Depuis la nuit des temps, le Soudan fait partie de l’histoire politique du Tchad. Il en va de la sécurité intérieure et extérieure du pays que le pouvoir central garde les liens séculaires entre les deux pays. Car le pays d’El Béchir ne cherche à vassaliser le Tchad. Comme les Etats- Unis d’Amérique sont pour le régime de Karzaï ou Israël, le Soudan l’est aussi pour le nôtre. Il est de même faiseur des rois, capable de la rosée et du feu. Les présidents Hissein Habré et Deby en sont les illustrations. Tout comme la France, tout dépend peu ou prou du Soudan. L’accalmie de ces mois, après la visite du président Deby, prouve l’importance que joue Khartoum dans la res politica tchadienne. Par déduction, toute paix, relative qu’elle soit, doit venir de l’Est. En se réconciliant avec le régime d’El Béchir, une option est prise mais il reste la rébellion, les fils du Tchad. Toute fois, cela n’est du goût de la France, qui depuis plus de 50 ans tire les ficelles de la crise tchadienne. Pis, elle n’est jamais du bon côté. Mieux pour elle que les fils du Tchad s’entretuent.
Le mutisme de la communauté internationale
Le silence de la communauté internationale face à la crise tchadienne est le plus ahurissant. Elle n’est prête à raisonner les parties belligérantes. Pour une telle crise, il ne suffit de se borner aux communiqués. En ce moment, les tchadiens ont besoin d’une médiation. Une médiation qui n’est ni juge ni partie, mandatée par l’ONU, l’OCI ou l’UA. La crise tchadienne n’est aussi complexe que la crise au Zimbabwe, Kenya, Madagascar et Birmanie. Pourquoi ailleurs on gèle les avoirs, interdit les protagonistes de voyager mais pas au Tchad afin d’aboutir à une solution durable ? Mutisme oblige. Il suffit pour la communauté internationale de s’imposer en sanctionnant sévèrement les hommes obstacles à la paix et de traîner bourreaux et seigneurs de guerres devant la TPI.

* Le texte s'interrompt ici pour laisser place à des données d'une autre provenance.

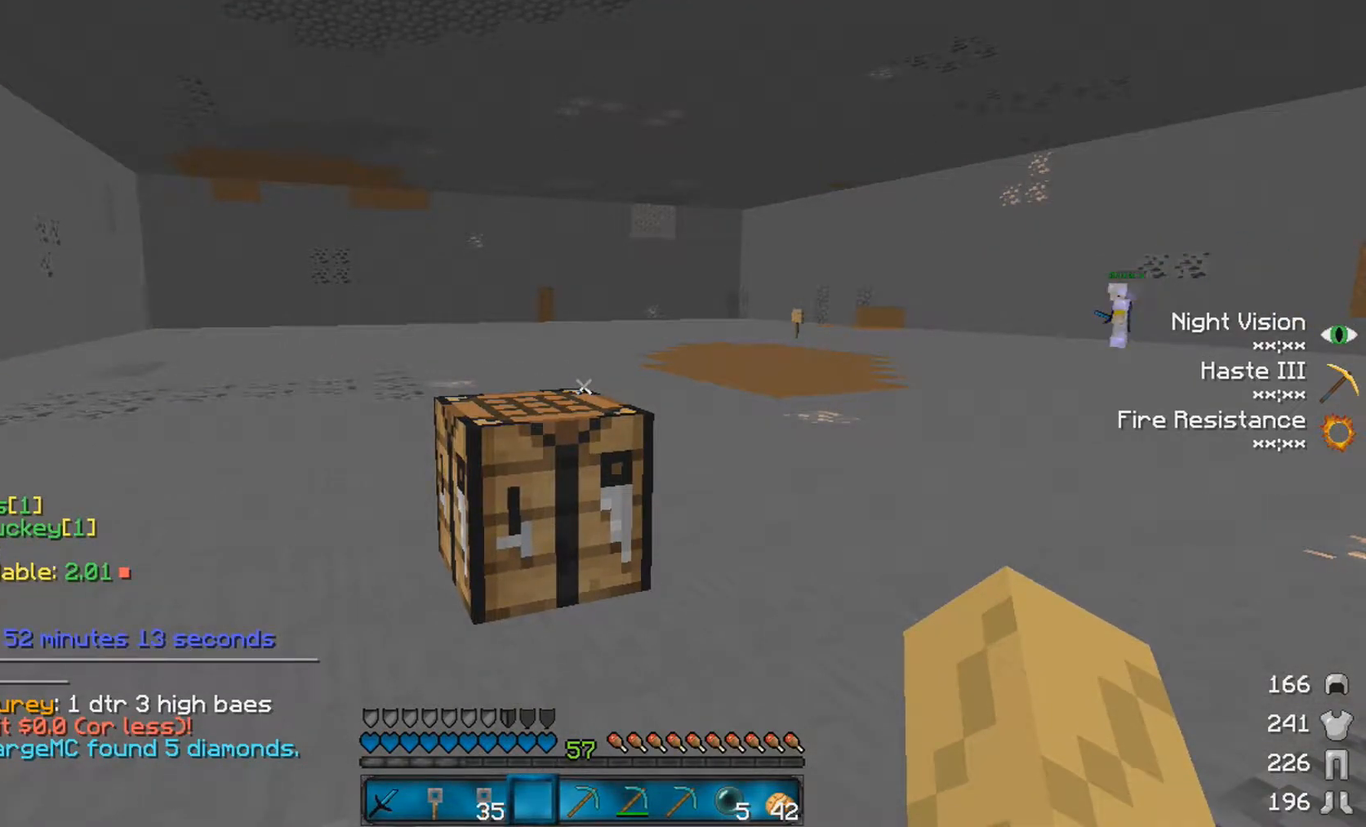
{"keys": [], "mouse": [], "events": []}
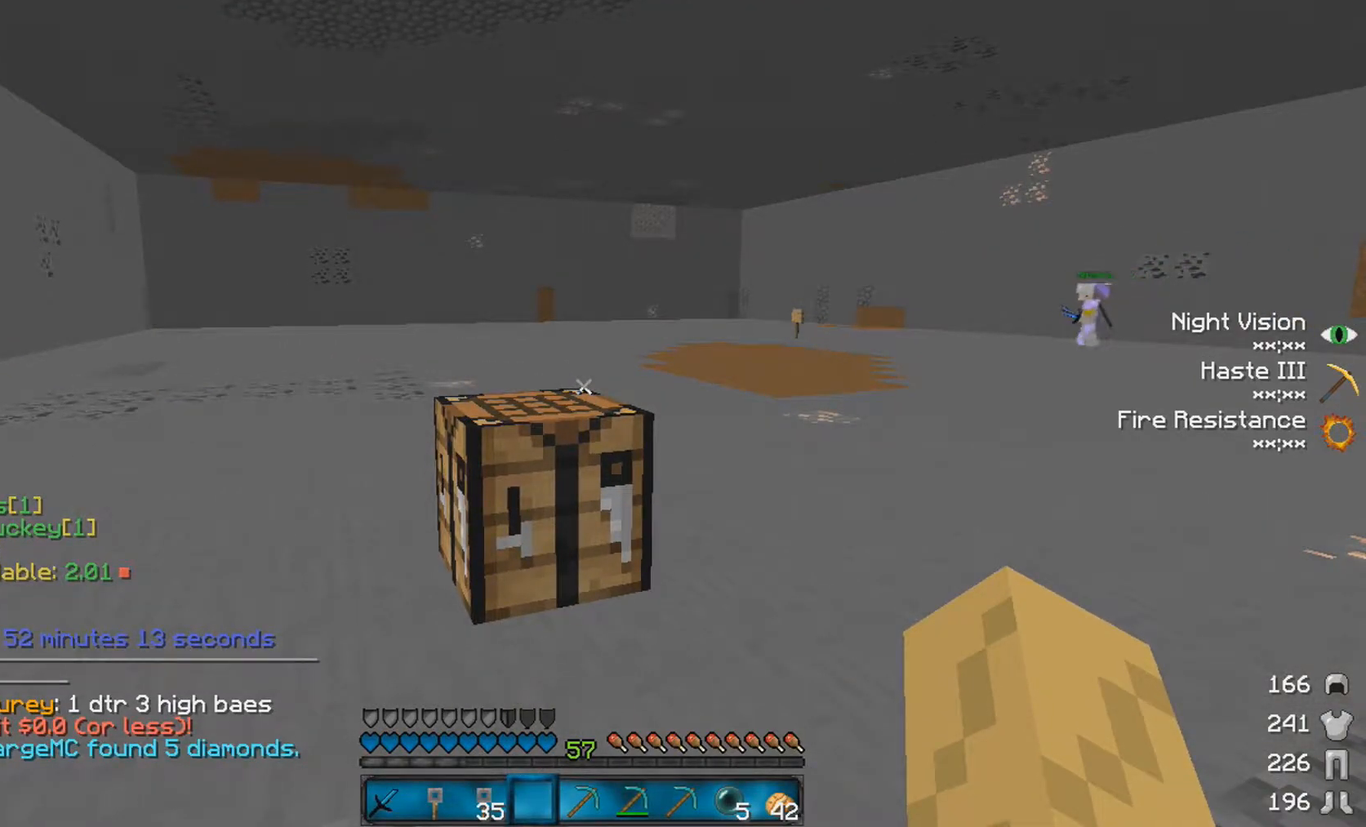
{"keys": [], "mouse": [], "events": []}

Transformer un pays sous les feux en un gigantesque chantier n’est qu’un leurre, puis que chacun garde en mémoire les dégâts des deux attaques rebelles sur la Capitale. A l’heure actuelle, pour le pouvoir central, au lieu d’organiser des pseudo- élections, il est préférable qu’il dépêche les hommes intègres et patriotes à réunir les tchadiens autour d’une table pour le triomphe des idéaux républicains et patriotiques. Certes c’est prétentieux, seulement dit- on la paix n’a pas de prix. Inch’Allah, c’est possible : « nous sommes convaincus que tous les fils du Tchad se retrouveront un jour, que les sentiments de fraternité et de patriotisme vaincront tous les obstacles » professait l’ancien Président Malloum.